[Stored data]
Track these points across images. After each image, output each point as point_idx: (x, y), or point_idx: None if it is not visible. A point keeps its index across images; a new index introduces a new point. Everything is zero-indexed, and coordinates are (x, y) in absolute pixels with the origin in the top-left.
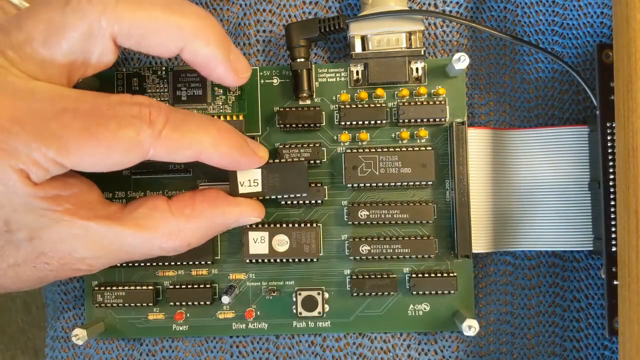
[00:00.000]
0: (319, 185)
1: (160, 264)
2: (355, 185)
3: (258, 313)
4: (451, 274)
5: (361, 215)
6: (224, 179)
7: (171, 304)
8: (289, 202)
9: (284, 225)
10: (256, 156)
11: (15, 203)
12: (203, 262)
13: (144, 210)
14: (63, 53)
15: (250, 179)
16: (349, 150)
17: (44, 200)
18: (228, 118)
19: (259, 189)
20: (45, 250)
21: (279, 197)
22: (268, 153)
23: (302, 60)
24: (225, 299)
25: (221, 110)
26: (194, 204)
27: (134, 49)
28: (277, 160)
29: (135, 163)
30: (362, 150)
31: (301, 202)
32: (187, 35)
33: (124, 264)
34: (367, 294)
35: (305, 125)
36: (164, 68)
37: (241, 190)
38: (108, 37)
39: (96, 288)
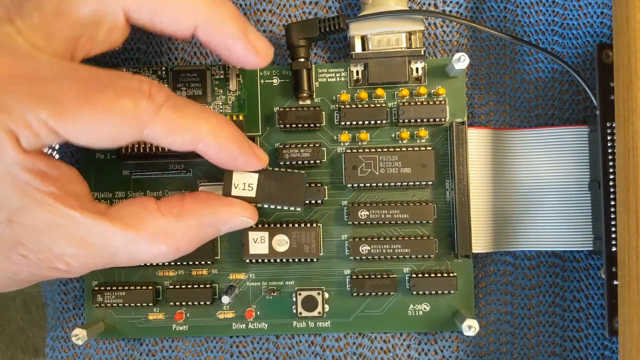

Exercise instructions: Only the lines from the beginning of the records up to and including the line with "14: (63, 53)" should appear, exactly as they are, and no pictures.

Solved exercise:
Track these points across images. After each image, output each point as point_idx: (x, y), or point_idx: None if it is not visible. A point keeps its index across images; a new index introduces a new point. Everything is zero-indexed, and coordinates are (x, y) in absolute pixels with the origin in the top-left.
[00:00.000]
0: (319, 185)
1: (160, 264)
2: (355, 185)
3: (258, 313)
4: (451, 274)
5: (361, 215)
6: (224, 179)
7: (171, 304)
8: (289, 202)
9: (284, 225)
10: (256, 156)
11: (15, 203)
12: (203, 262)
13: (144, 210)
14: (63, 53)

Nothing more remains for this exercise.